The Presets.

Mês passado o The Presets lançou um single novo e com ele um videoclipe belíssimo daqueles que fazem você viciar ainda mais na música sem saber se é pelo som mesmo ou pela evocação visual que ela traz. Trata-se da faixa If I Know You a oitava de Apocalypso.
E eu, que já conhecia a banda por conta dos dance floor hits “My People” e “Yippiyo-ay” mas nunca tinha levado a sério ao ponto de querer ouvir além, acabei caindo de quatro pelos caras. Que música mais linda!
Essa faixa em especial lembra bastante “Depeche Mode”. Mas a banda em geral (ouvindo os dois cds inteiros) está mais ligada ao Pet Shop Boys, na minha opinião.
Agora uma coisa que eu fiquei louca foi com o fato deles serem muito, muito, muito gays e ao mesmo tempo serem… heterossexuais assumidíssimos! :O
Não entendeu? Explico. Repara só como o clipe de “If I Know You” é uma coisa meio Billy Elliot (o filme) e New York City Boy (o clipe do TPSB) junto. Um adolescente com ares delicados sai casa meio cabisbaixo pra ir pra escola e no meio do caminho bate alguma coisa e ele dá a louca, começa a dançar loucamente, rodando o corpo na pontinha do pé e tudo mais, meio da rua hehe. Conforme ele vai passando um bando de outros adolescentes se juntam a ele no final todos terminam dançando sem camisa em volta de uma fogueira, libertos de algo que os reprimia. A letra, por sua vez, tem sentidos ambíguos. A primeira vista parece invocar um possível relacionamento homossexual, depois entra uma “girl” na história e a gente fica sem saber direito se o vocalista está dando voz a um eu-lírico feminino (por que não? los hermanos não faziam isso também?), ou se na verdade é sobre um relacionamento bissexual ou mesmo não-sexual, como entre pai e filho ou dois amigos, por exemplo.
Mas isso tudo não é nada comparado com o video de “This Boy’s in Love”, onde dois caras lindíssimos e gostosos aparecem lutando semi-nus numa piscina de leite! Com muito corpo no corpo, claro. Não tem como não falar que homoerotismo não era a intenção. Aliás, ótimo jogo de marketing porque obviamente o público GLS é o maior consumidor dos gêneros new-wave, electroclash e afins e não é de agora.
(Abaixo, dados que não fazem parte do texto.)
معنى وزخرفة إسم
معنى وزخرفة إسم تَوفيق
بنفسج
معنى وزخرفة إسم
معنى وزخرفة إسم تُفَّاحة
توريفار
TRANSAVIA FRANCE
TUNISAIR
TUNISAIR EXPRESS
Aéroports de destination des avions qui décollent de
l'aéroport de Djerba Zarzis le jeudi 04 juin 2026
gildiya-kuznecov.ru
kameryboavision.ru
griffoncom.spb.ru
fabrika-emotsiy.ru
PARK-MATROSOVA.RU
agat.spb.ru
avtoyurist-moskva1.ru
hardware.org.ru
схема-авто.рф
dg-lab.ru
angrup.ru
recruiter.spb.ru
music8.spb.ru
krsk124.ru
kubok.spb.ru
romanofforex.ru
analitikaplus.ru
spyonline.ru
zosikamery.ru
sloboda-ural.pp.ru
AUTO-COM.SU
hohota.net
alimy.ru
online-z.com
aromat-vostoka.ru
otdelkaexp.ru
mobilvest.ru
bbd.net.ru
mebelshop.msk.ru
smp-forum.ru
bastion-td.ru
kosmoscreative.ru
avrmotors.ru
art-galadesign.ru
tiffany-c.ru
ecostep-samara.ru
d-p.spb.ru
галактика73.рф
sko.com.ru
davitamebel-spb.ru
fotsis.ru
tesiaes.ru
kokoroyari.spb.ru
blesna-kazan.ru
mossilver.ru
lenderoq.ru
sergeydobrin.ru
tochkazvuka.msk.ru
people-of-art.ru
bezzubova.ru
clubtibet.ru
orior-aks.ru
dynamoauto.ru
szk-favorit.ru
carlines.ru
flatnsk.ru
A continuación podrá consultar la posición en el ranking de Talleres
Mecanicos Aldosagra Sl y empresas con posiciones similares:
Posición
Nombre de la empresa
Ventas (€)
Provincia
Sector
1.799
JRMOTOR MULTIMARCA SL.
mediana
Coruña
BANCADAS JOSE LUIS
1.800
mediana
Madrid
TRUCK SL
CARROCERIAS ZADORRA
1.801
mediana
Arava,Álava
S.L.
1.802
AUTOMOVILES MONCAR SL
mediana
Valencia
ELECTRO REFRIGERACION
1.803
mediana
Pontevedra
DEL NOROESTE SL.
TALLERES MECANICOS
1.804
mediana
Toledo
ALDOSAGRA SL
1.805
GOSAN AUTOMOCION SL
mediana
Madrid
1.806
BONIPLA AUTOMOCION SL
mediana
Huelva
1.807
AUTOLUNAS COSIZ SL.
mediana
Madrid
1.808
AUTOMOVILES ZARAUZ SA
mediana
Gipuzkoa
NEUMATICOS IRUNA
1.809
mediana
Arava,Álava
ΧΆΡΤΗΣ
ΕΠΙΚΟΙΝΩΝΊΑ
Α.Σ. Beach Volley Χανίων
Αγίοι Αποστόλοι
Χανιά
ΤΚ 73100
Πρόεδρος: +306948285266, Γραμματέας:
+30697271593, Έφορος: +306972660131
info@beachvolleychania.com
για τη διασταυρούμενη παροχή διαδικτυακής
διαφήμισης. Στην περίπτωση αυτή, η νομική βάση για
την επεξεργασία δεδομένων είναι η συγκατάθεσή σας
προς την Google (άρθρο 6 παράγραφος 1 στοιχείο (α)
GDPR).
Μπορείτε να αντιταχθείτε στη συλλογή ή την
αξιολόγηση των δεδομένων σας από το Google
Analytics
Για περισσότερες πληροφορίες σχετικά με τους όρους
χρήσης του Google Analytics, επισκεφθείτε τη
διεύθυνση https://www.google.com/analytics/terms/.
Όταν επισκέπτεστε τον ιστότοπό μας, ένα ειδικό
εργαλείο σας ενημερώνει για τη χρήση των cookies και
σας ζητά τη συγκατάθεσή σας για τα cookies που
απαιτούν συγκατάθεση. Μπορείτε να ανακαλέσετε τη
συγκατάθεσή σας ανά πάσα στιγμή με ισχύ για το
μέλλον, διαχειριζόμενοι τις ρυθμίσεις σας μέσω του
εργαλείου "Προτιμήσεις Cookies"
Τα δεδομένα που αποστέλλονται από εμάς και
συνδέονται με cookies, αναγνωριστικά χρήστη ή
Só que, enfim, o vocalista da dupla assumiu (aqui) a heterossexualidade de ambos integrantes em uma entrevista que deu pra uma revista gay aí. O que foi bastante corajoso se a gente pensar que todo mundo andava esperando o contrário. Acontece que depois acho que eles perceberam a besteira que fizeram e começaram a desconversar nas entrenvistas, dizendo que “Não acho que somos abertamente gays, somos apenas nós mesmo, o que significa sexuais” (aqui). Bom, perdoável, até porque era isso que todo mundo queria ouvir mesmo, para manter o fetiche lá em cima. Afinal, convenhamos, eles não são mesmo a banda hetero mais gay que você já viu desde Suede?
Mas, enfim, isso não é relevante. O importante é continuar fazendo música boa e colocando garotos belíssimos semi-nus nos clipezinhos pra gente curtir, né?